The recommended approach is combination of feature selection and quantization (`prune_ft_freq` with `pq=True`).

### Model usage
If you just need a tiny fastText model for Russian, you can download
[this](https://github.com/avidale/compress-fasttext/releases/download/gensim-4-draft/geowac_tokens_sg_300_5_2020-100K-20K-100.bin)
21-megabyte model. It's a compressed version of
[geowac_tokens_none_fasttextskipgram_300_5_2020](http://vectors.nlpl.eu/repository/20/214.zip) model
from [RusVectores](https://rusvectores.org/ru/models/).

If `compress-fasttext` is already installed, you can download and use this tiny model
```python
import compress_fasttext
small_model = compress_fasttext.models.CompressedFastTextKeyedVectors.load(
'https://github.com/avidale/compress-fasttext/releases/download/gensim-4-draft/geowac_tokens_sg_300_5_2020-100K-20K-100.bin'
)
print(small_model['спасибо'])
# [ 0.26762889 0.35489027 ... -0.06149674] # a 300-dimensional vector
print(small_model.most_similar('котенок'))
# [('кот', 0.7391024827957153), ('пес', 0.7388300895690918), ('малыш', 0.7280327081680298), ... ]
```
The class `CompressedFastTextKeyedVectors` inherits from `gensim.models.fasttext.FastTextKeyedVectors`,
but makes a few additional optimizations.

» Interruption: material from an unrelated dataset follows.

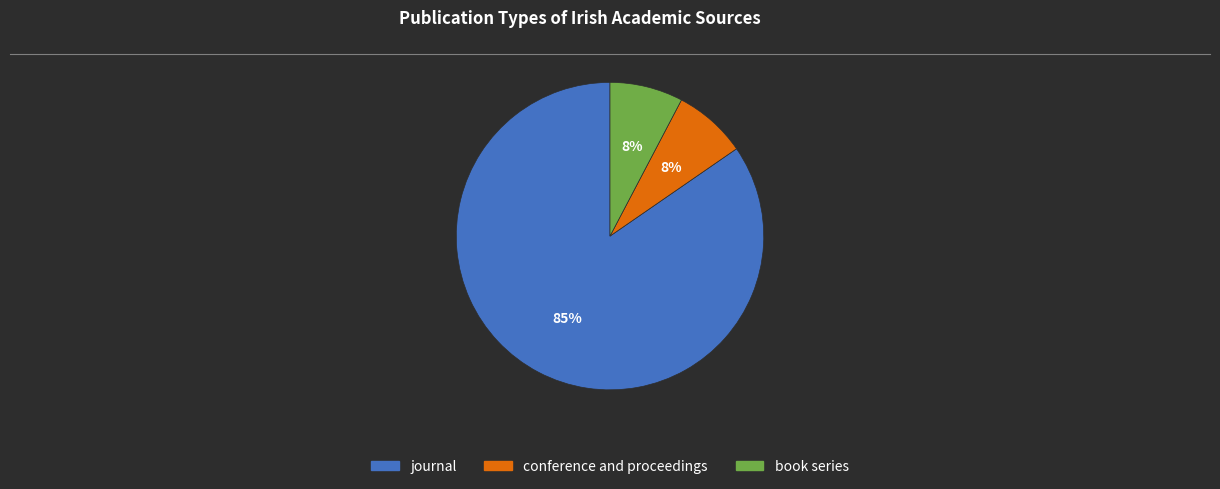

What is the majority slice?

journal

For English, you can use [this](https://github.com/avidale/compress-fasttext/releases/download/v0.0.4/cc.en.300.compressed.bin) tiny model,
obtained by compressing [the model by Facebook](https://fasttext.cc/docs/en/crawl-vectors.html).

```python
import compress_fasttext
small_model = compress_fasttext.models.CompressedFastTextKeyedVectors.load(
'https://github.com/avidale/compress-fasttext/releases/download/v0.0.4/cc.en.300.compressed.bin'
)
print(small_model['hello'])
# [ 1.84736611e-01 6.32683930e-03 4.43901886e-03 ... -2.88431027e-02] # a 300-dimensional vector
print(small_model.most_similar('Python'))
# [('PHP', 0.5252903699874878), ('.NET', 0.5027452707290649), ('Java', 0.4897131323814392), ... ]
```

More compressed models for 101 various languages can be found at https://zenodo.org/record/4905385.

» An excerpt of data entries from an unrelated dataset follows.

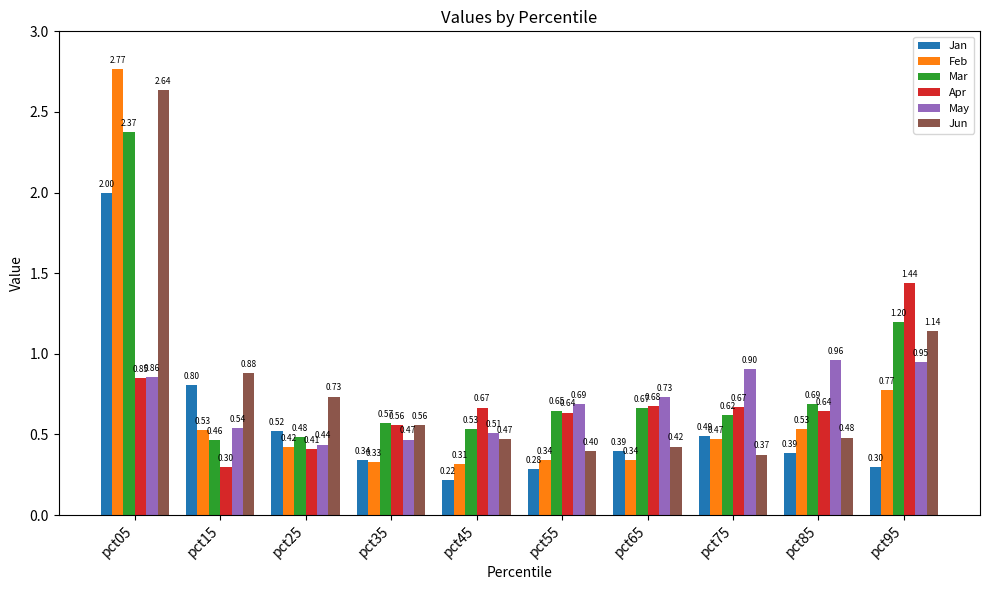

What is the spread (max minus min) of values at pct55?

0.4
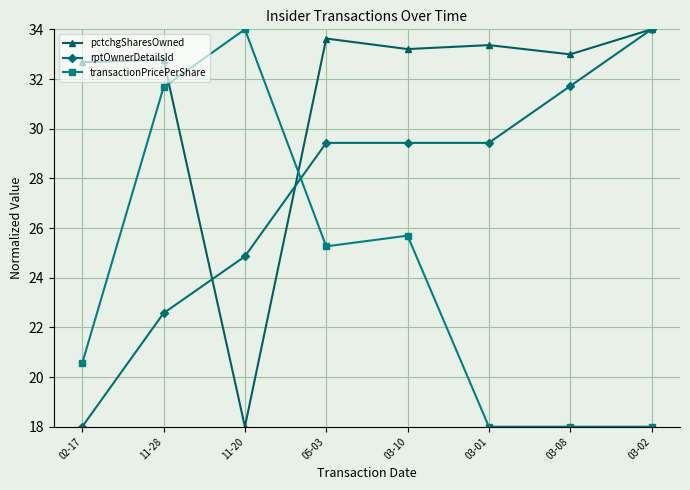

Rank the series by their average value, from highest to lowest.

pctchgSharesOwned, rptOwnerDetailsId, transactionPricePerShare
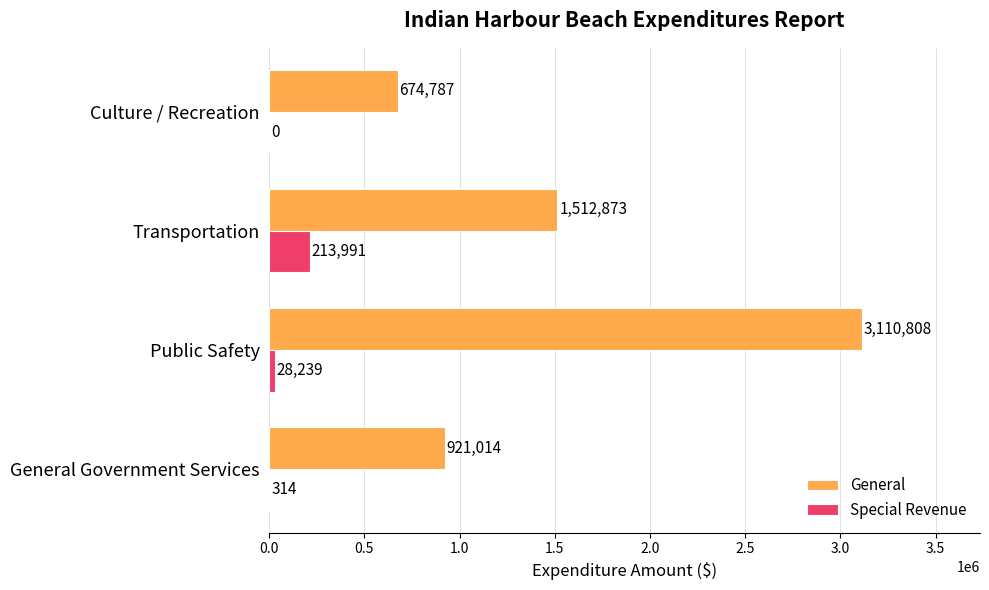

How many General values are between 921014 and 3110808?

3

### Example of application

In practical applications, you usually feed fastText embeddings to some other model.
The class `FastTextTransformer` uses [the scikit-learn interface](https://scikit-learn.org/stable/data_transforms.html)
and represents a text as the average of the embedding of its words.
With it you can, for example, train a classifier on top of fastText
to tell edible things from inedible ones:

```python
import compress_fasttext
from sklearn.pipeline import make_pipeline
from sklearn.linear_model import LogisticRegression
from compress_fasttext.feature_extraction import FastTextTransformer

small_model = compress_fasttext.models.CompressedFastTextKeyedVectors.load(
'https://github.com/avidale/compress-fasttext/releases/download/v0.0.4/cc.en.300.compressed.bin'
)

classifier = make_pipeline(
FastTextTransformer(model=small_model),
LogisticRegression()
).fit(
['banana', 'soup', 'burger', 'car', 'tree', 'city'],
[1, 1, 1, 0, 0, 0]
)
classifier.predict(['jet', 'train', 'cake', 'apple'])
# array([0, 0, 1, 1])
```

### Notes
This code is heavily based on the [navec](https://github.com/natasha/navec) package by Alexander Kukushkin and
[the blogpost](https://medium.com/@vasnetsov93/shrinking-fasttext-embeddings-so-that-it-fits-google-colab-cd59ab75959e)
by Andrey Vasnetsov about shrinking fastText embeddings.